:: Werkopdracht 1 ::
Schrijf het deel van de tekst over de AVG en journalistiek opnieuw uit, beginnend bij "Bij dit soort" en doorlopend tot en met "een kleine moeite.". Vervang daarbij "concert" door "optreden".
:: Werkopdracht 2 ::
Zet de tekst over de AVG en journalistiek voort vanaf het punt waar die ophoudt.

──────── Tekstfragment ────────

Dat is nader uitgewerkt in art. 43 Uitvoeringswet AVG, dat een aantal zaken buiten werking stelt: geen informatieplicht of recht van inzage, correctie of verwijdering bijvoorbeeld. Ook mag je bijzondere persoonsgegevens gebruiken als dat strikt noodzakelijk is voor je journalistieke productie. Wel moet je nog steeds een AVG-grondslag hebben, dat zal hier het legitiem belang (art. 6 lid 1 sub f AVG) moeten zijn met als invulling de bijdrage aan de maatschappelijke informatiebehoefte. Je hoeft dan weer geen rekening te houden met bezwaren (art. 21 AVG geldt niet).
Bij dit soort vragen krijg je altijd de discussie wanneer een verwerking nou “voor uitsluitend journalistieke doeleinden en ten behoeve van academische, artistieke of literaire uitdrukkingsvormen” is, zoals art. 43 UAVG het noemt. Met name dat “uitsluitend” zit vaak lastig in de discussie. Maar specifiek hier heb ik er geen twijfel over, omdat het alleen gaat om een publicatie (aan het publiek bekend maken) van een verslag van een in ieder geval lokaal interessante gebeurtenis (een concert in een café). Ik weet niet waar de ondergrens zit van wat “nieuws” is, maar gevoelsmatig zit deze er boven.
Het is wel netjes en verstandig een bordje te plaatsen, ook omdat je gewoon niet zit te wachten op discussie hierover. Dat kan het concert verstoren en het is een kleine moeite.
Arnoud
Je ziet ook meestal in de huisregels (bij horeca) of algemene voorwaarden (bij festivals) een bepaling in de trant van: “Hier worden video-opnames gemaakt voor promotiedoeleinden. Iedereen die het lokaal bezoekt, gaat hiermee akkoord.”

──────── Verstrekte gegevens ────────

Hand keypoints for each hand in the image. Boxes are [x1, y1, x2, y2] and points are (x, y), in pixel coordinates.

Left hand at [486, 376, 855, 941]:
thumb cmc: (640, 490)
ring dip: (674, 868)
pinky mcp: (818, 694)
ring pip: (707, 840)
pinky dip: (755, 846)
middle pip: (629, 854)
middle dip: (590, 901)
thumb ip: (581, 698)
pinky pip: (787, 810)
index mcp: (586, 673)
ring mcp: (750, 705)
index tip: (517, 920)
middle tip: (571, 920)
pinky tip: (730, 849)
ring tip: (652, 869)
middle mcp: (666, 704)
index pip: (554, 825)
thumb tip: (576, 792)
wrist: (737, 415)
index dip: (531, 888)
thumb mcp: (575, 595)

────────
──────── Verstrekte gegevens ────────

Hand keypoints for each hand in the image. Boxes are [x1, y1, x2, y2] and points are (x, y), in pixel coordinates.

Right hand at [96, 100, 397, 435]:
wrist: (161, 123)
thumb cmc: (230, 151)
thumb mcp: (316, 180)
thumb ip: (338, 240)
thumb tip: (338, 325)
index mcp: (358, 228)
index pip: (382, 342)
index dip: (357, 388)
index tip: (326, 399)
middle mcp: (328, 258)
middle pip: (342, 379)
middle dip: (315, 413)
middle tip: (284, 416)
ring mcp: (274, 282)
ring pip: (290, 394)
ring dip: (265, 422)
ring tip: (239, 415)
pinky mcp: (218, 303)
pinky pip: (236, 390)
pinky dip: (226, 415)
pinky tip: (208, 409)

────────

:: Schriftelijk antwoord 1 ::
Bij dit soort vragen krijg je altijd de discussie wanneer een verwerking nou “voor uitsluitend journalistieke doeleinden en ten behoeve van academische, artistieke of literaire uitdrukkingsvormen” is, zoals art. 43 UAVG het noemt. Met name dat “uitsluitend” zit vaak lastig in de discussie. Maar specifiek hier heb ik er geen twijfel over, omdat het alleen gaat om een publicatie (aan het publiek bekend maken) van een verslag van een in ieder geval lokaal interessante gebeurtenis (een optreden in een café). Ik weet niet waar de ondergrens zit van wat “nieuws” is, maar gevoelsmatig zit deze er boven.
Het is wel netjes en verstandig een bordje te plaatsen, ook omdat je gewoon niet zit te wachten op discussie hierover. Dat kan het optreden verstoren en het is een kleine moeite.

:: Schriftelijk antwoord 2 ::
Akkoord gaan suggereert toestemming. Dat is een andere grondslag. En die toestemming zo (middels huisregels en/of algemene voorwaarden) verkrijgen lijkt me niet valide. Hoe zie je dit zelf?
Toestemming is tenzij je een nieuwsbrief hebt sowieso een vrij achterhaald principe om te gebruiken als je een andere grondslag hebt. Lijkt me dat het hier vooral zal gaan om het voorkomen van discussies van het kaliber “Jij mag mij niet filmen!” door simpelweg naar een bordje te wijzen.
Ik snap dat toestemming hier niet handig is. Maar als je je erop beroept, krijg je m.i. juist discussie, omdat die toestemming zo niet geldig lijkt.
Ik vermoed dat degene die weet dat een op zodanige wijze verkregen toestemming ongeldig is, ook voldoende juridisch onderlegd zal zijn om te weten dat er zat andere grondslagen zijn. En voor de overige 90% dronken malloten werkt “Het staat op een bordje, dus het is zo” prima.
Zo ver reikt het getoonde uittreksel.